From left of table, Dr. Wanda M. Billingsly, Sukien Luu, and Jennifer Harris discuss federal and state law on school discipline. • Photo by Danish Mehboob
From left of table, Dr. Wanda M. Billingsly, Sukien Luu, and Jennifer Harris discuss federal and state law on school discipline. • Photo by Danish Mehboob

State commissions for people of color along with the federal White House Initiative on Asian American and Pacific Islanders hosted an education roundtable for over 50 attendees at El Centro De La Raza to inform and hear about the latest impact student discipline has on students, families and educators.

The Education Roundtable public meeting held on Jan 30 intended to address the effects of disciplinary action on students of color. Focusing on concerns from 2015 included hiring practices, expulsion and suspension rates, and the school-to-prison pipeline, community members said many concerns remain unaddressed.

Audience attendees, like Queen Pearl, said they felt that expulsions and suspensions are the primary issues. They’re steps on the way into the juvenile justice system, which is one of the biggest problems in Washington State education, Pearl said.

James B. Smith, a presenter from the Education Opportunity Gap Oversight and Accountability Committee (EOGOAC), said “the highest number of students sent to juvenile justice systems is in Washington State. Four percent of students [were] suspended between 2014 and 2015. … That’s thousands of kids.”

A report by The News Tribune in 2015 said Washington was the number one state for jailing non-criminal children.

EOGOAC’s role is to recommend policies to the state’s Superintendent of Public Instruction to address the achievement gap.

Data is difficult

Data is difficult to collect in Washington, according to Mike Brunet, a presenter at the education roundtable and attorney at law firm Garvey Schubert Barer. Public requests are needed to collect data from school districts in the state, Brunet said, while some school districts weren’t even tracking data.

Brunet said that only 60 percent of school districts tracked student discipline, and 30 percent tracked data on whether suspended students had access to educational resources.

Other attendees were concerned about even earlier factors affecting students entering the juvenile justice system, including allocation of funding, racial hirings, and school detentions leading to missing time from class.

“Some disciplinary events are not even recorded in the data like lunch and after-school detentions and being sent out of class. Being send out of class takes out of the student’s education time, but it’s not recorded,” Brunet said.

On the surface, Washington may seem to be doing better in some statistics including state testing, but there is still an evident racial disparity.

According to Brunet, there is a two-and-a-half percent greater likelihood that Asian American students would be disciplined compared to their white peers, and a three-percent greater likelihood for African American students.

“The data doesn’t tell the story on racism and discipline,” James said.

Zer Vue, commissioner at the Council on Asian Pacific American Affairs (CAPAA), explained that there are also cultural differences between Asian American students and their white peers.

“Some Asians don’t speak up about these issues … they don’t feel like they can or have to,” Vue said.
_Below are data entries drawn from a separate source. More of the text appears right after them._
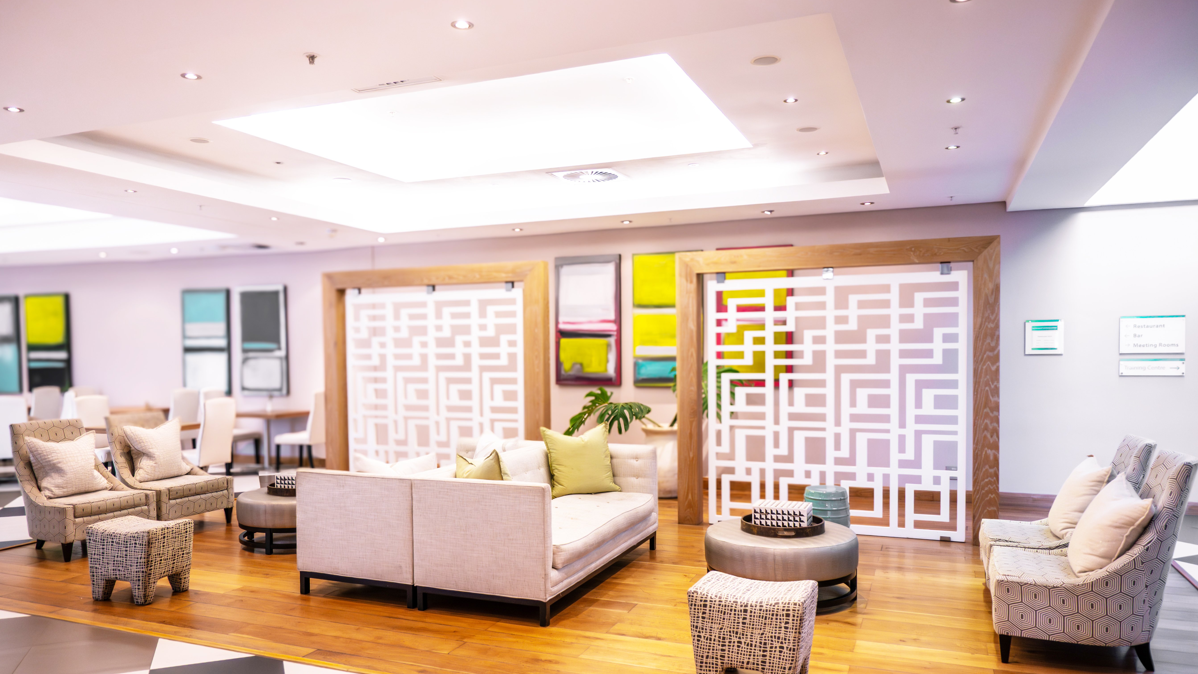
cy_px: 382
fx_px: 826
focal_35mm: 26
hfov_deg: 71.9
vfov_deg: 44.3
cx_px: 584
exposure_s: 1/125
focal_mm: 16
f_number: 3.5
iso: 1000
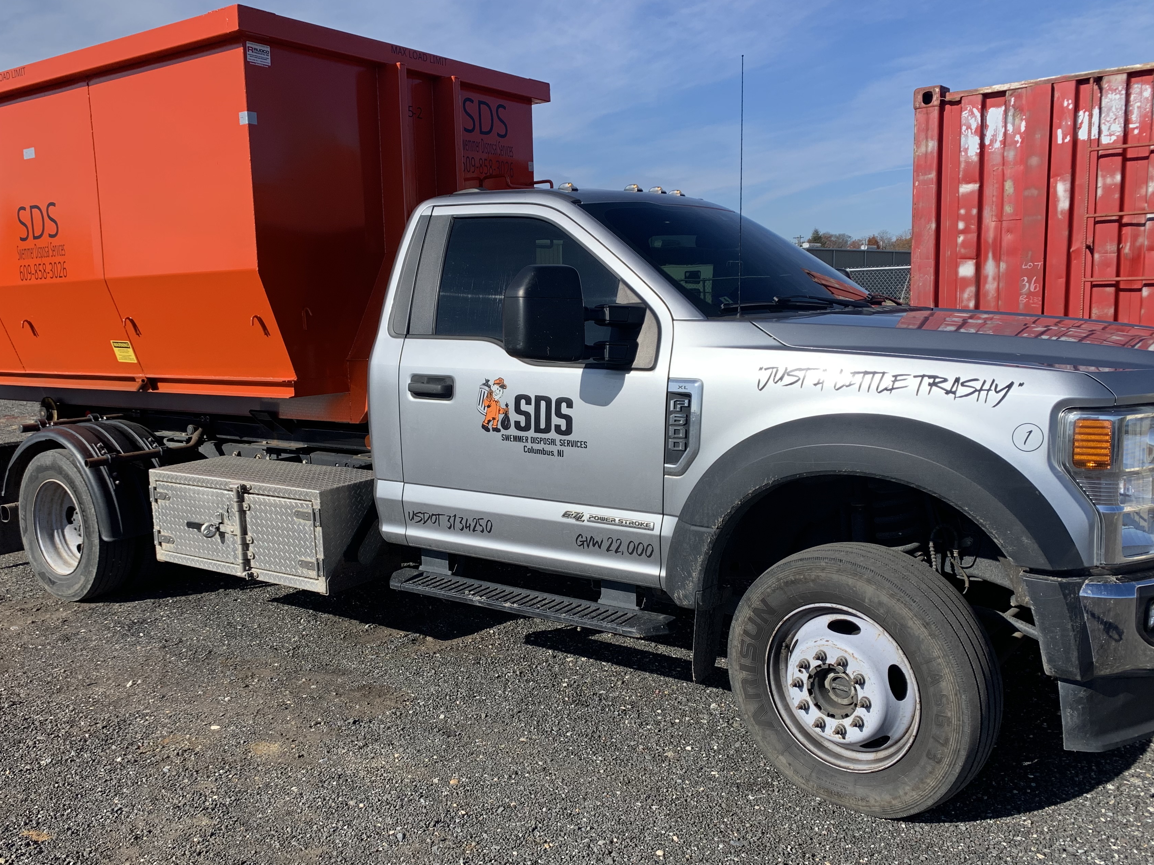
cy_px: 464
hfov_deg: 58.3
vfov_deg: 45.4
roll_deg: +2.4
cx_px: 537
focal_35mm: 31
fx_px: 1033
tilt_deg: -9.0
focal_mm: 4.25
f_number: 1.8
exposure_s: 1/2257
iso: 25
In a small-group discussion portion of the meeting, participants and presenters explored personal experiences to give everyone a chance to add to the conversation.

“It’s not the color of the teacher, it’s the age of the teacher,” one participant said. “It didn’t matter where you came from, you had to conform to the way things were in the United States. The teacher trained 30 years ago was taught to make every kid the same.”

“I hear you, that it’s not always about race, but it is as well,” Vue responded.

Many attendees spoke passionately about the need for competency tests for teachers in their districts. “We need more effective culturally diverse teachers in the classroom,” Smith said.

Wanda Billingsly, a panelist representing the state Council on African American Affairs (CAAA) and a member of EOGOAC, talked about other options available to address communication issues with teachers on disciplinary practices. Billingsly introduced Positive Behavioral Interventions and Supports (PBIS), which is a proactive approach to improving behavioral support and social cultures for students.

The Technical Assistance Center on PBIS is a federal resource to help states establish and sustain the PBIS framework, which helps to ensure parents and teachers come into agreement on disciplinary actions. This helps to facilitate conversations on ideological beliefs regarding student discipline between adults, Billingsly said. Funding is available for states and districts to implement PBIS practices.

At the roundtable, Billingsly pointed out some of the flaws and effectiveness among teachers in Washington. Flaws included teachers labeling children, blaming parents, asking for unwarranted apologies and excluding students from conversation. Effective methods started with reinforcing social skills in students.

Panelist Jennifer Harris, a policy/legal analyst with the Washington State Office of the Education Ombuds (OEO), offered these suggestions for parents involved in disciplinary situations with schools and their children:

• Insist on addressing challenging behavior early on with the teachers by scheduling meetings. Practice intentional communication with the school.

• Find the core issues and reasons for challenging behavior then address them.

• Document the process and save what was said in the meeting with teachers.

• Talk to the child.

• Know your rights and your child’s rights, and look up any unclear information on the OMBUDS page.

“A child’s perspective is important to know in the situation,” Harris said.